## DATA FOR THIS TASK
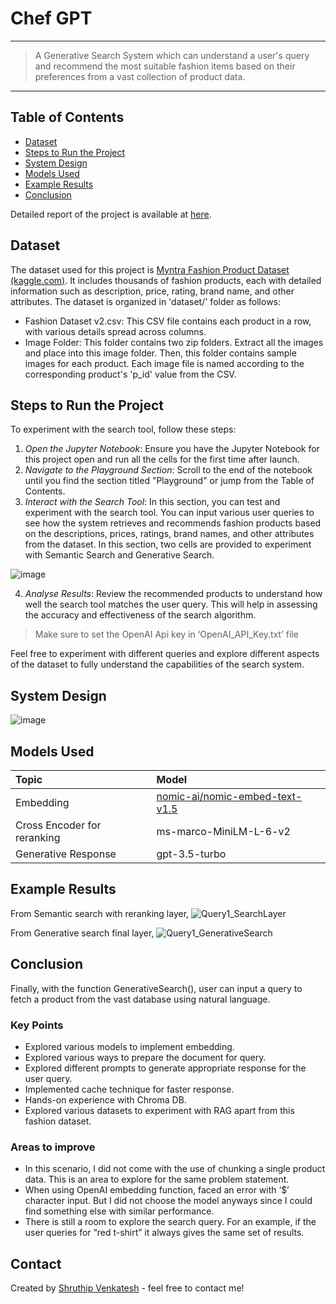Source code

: # Chef GPT
---
> A Generative Search System which can understand a user's query and recommend the most suitable fashion items based on their preferences from a vast collection of product data.
---

## Table of Contents
* [Dataset](#dataset)
* [Steps to Run the Project](#steps-to-run-the-project)
* [System Design](#system-design)
* [Models Used](#models-used)
* [Example Results](#example-results)
* [Conclusion](#conclusion)

Detailed report of the project is available at [here](https://github.com/shruthipv96/FashionAI/blob/main/FashionAI_Doc.pdf).

## Dataset
The dataset used for this project is [Myntra Fashion Product Dataset (kaggle.com)](https://www.kaggle.com/datasets/djagatiya/myntra-fashion-product-dataset). It includes thousands of fashion products, each with detailed information such as description, price, rating, brand name, and other attributes.
The dataset is organized in 'dataset/' folder as follows:
* Fashion Dataset v2.csv: This CSV file contains each product in a row, with various details spread across columns.
* Image Folder: This folder contains two zip folders. Extract all the images and place into this image folder. Then, this folder contains sample images for each product. Each image file is named according to the corresponding product's 'p_id' value from the CSV.

## Steps to Run the Project 
To experiment with the search tool, follow these steps:
1. _Open the Jupyter Notebook_: Ensure you have the Jupyter Notebook for this project open and run all the cells for the first time after launch.
2. _Navigate to the Playground Section_: Scroll to the end of the notebook until you find the section titled "Playground" or jump from the Table of Contents.
3. _Interact with the Search Tool_: In this section, you can test and experiment with the search tool. You can input various user queries to see how the system retrieves and recommends fashion products based on the descriptions, prices, ratings, brand names, and other attributes from the dataset.
In this section, two cells are provided to experiment with Semantic Search and Generative Search.
 
 ![image](https://github.com/shruthipv96/FashionAI/assets/32814013/e32f0557-07ef-447b-b8aa-a745f1f7e351)

4. _Analyse Results_: Review the recommended products to understand how well the search tool matches the user query. This will help in assessing the accuracy and effectiveness of the search algorithm.
> Make sure to set the OpenAI Api key in ‘OpenAI_API_Key.txt’ file 

Feel free to experiment with different queries and explore different aspects of the dataset to fully understand the capabilities of the search system.

## System Design
![image](https://github.com/shruthipv96/FashionAI/assets/32814013/abb519f4-737d-4249-9419-a7efd3c18fb9)

## Models Used
| Topic | Model |
|:------|:------|
| Embedding | [nomic-ai/nomic-embed-text-v1.5](https://huggingface.co/nomic-ai/nomic-embed-text-v1.5) |
| Cross Encoder for reranking | ms-marco-MiniLM-L-6-v2 |
| Generative Response | gpt-3.5-turbo |

## Example Results
From Semantic search with reranking layer,
![Query1_SearchLayer](https://github.com/shruthipv96/FashionAI/assets/32814013/ec9882e8-9ac5-4d5b-89e5-45363e5641bc)

From Generative search final layer,
![Query1_GenerativeSearch](https://github.com/shruthipv96/FashionAI/assets/32814013/3501aa31-443c-4c7c-b992-200f821c32e5)

## Conclusion
Finally, with the function GenerativeSearch(), user can input a query to fetch a product from the vast database using natural language.

### Key Points
- Explored various models to implement embedding.
- Explored various ways to prepare the document for query.
- Explored different prompts to generate appropriate response for the user query.
- Implemented cache technique for faster response.
- Hands-on experience with Chroma DB.
- Explored various datasets to experiment with RAG apart from this fashion dataset.
### Areas to improve
- In this scenario, I did not come with the use of chunking a single product data. This is an area to explore for the same problem statement.
- When using OpenAI embedding function, faced an error with ‘$’ character input. But I did not choose the model anyways since I could find something else with similar performance.
- There is still a room to explore the search query. For an example, if the user queries for “red t-shirt” it always gives the same set of results.


## Contact
Created by [Shruthip Venkatesh](https://github.com/shruthipv96) - feel free to contact me!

## EXERCISE DETAILS
The expected result is the data above in exact form, free of pictures.

## RESPONSE AREA
Source code

: # Chef GPT
---
> A Generative Search System which can understand a user's query and recommend the most suitable fashion items based on their preferences from a vast collection of product data.
---

## Table of Contents
* [Dataset](#dataset)
* [Steps to Run the Project](#steps-to-run-the-project)
* [System Design](#system-design)
* [Models Used](#models-used)
* [Example Results](#example-results)
* [Conclusion](#conclusion)

Detailed report of the project is available at [here](https://github.com/shruthipv96/FashionAI/blob/main/FashionAI_Doc.pdf).

## Dataset
The dataset used for this project is [Myntra Fashion Product Dataset (kaggle.com)](https://www.kaggle.com/datasets/djagatiya/myntra-fashion-product-dataset). It includes thousands of fashion products, each with detailed information such as description, price, rating, brand name, and other attributes.
The dataset is organized in 'dataset/' folder as follows:
* Fashion Dataset v2.csv: This CSV file contains each product in a row, with various details spread across columns.
* Image Folder: This folder contains two zip folders. Extract all the images and place into this image folder. Then, this folder contains sample images for each product. Each image file is named according to the corresponding product's 'p_id' value from the CSV.

## Steps to Run the Project 
To experiment with the search tool, follow these steps:
1. _Open the Jupyter Notebook_: Ensure you have the Jupyter Notebook for this project open and run all the cells for the first time after launch.
2. _Navigate to the Playground Section_: Scroll to the end of the notebook until you find the section titled "Playground" or jump from the Table of Contents.
3. _Interact with the Search Tool_: In this section, you can test and experiment with the search tool. You can input various user queries to see how the system retrieves and recommends fashion products based on the descriptions, prices, ratings, brand names, and other attributes from the dataset.
In this section, two cells are provided to experiment with Semantic Search and Generative Search.
 
 ![image](https://github.com/shruthipv96/FashionAI/assets/32814013/e32f0557-07ef-447b-b8aa-a745f1f7e351)

4. _Analyse Results_: Review the recommended products to understand how well the search tool matches the user query. This will help in assessing the accuracy and effectiveness of the search algorithm.
> Make sure to set the OpenAI Api key in ‘OpenAI_API_Key.txt’ file 

Feel free to experiment with different queries and explore different aspects of the dataset to fully understand the capabilities of the search system.

## System Design
![image](https://github.com/shruthipv96/FashionAI/assets/32814013/abb519f4-737d-4249-9419-a7efd3c18fb9)

## Models Used
| Topic | Model |
|:------|:------|
| Embedding | [nomic-ai/nomic-embed-text-v1.5](https://huggingface.co/nomic-ai/nomic-embed-text-v1.5) |
| Cross Encoder for reranking | ms-marco-MiniLM-L-6-v2 |
| Generative Response | gpt-3.5-turbo |

## Example Results
From Semantic search with reranking layer,
![Query1_SearchLayer](https://github.com/shruthipv96/FashionAI/assets/32814013/ec9882e8-9ac5-4d5b-89e5-45363e5641bc)

From Generative search final layer,
![Query1_GenerativeSearch](https://github.com/shruthipv96/FashionAI/assets/32814013/3501aa31-443c-4c7c-b992-200f821c32e5)

## Conclusion
Finally, with the function GenerativeSearch(), user can input a query to fetch a product from the vast database using natural language.

### Key Points
- Explored various models to implement embedding.
- Explored various ways to prepare the document for query.
- Explored different prompts to generate appropriate response for the user query.
- Implemented cache technique for faster response.
- Hands-on experience with Chroma DB.
- Explored various datasets to experiment with RAG apart from this fashion dataset.
### Areas to improve
- In this scenario, I did not come with the use of chunking a single product data. This is an area to explore for the same problem statement.
- When using OpenAI embedding function, faced an error with ‘$’ character input. But I did not choose the model anyways since I could find something else with similar performance.
- There is still a room to explore the search query. For an example, if the user queries for “red t-shirt” it always gives the same set of results.


## Contact
Created by [Shruthip Venkatesh](https://github.com/shruthipv96) - feel free to contact me!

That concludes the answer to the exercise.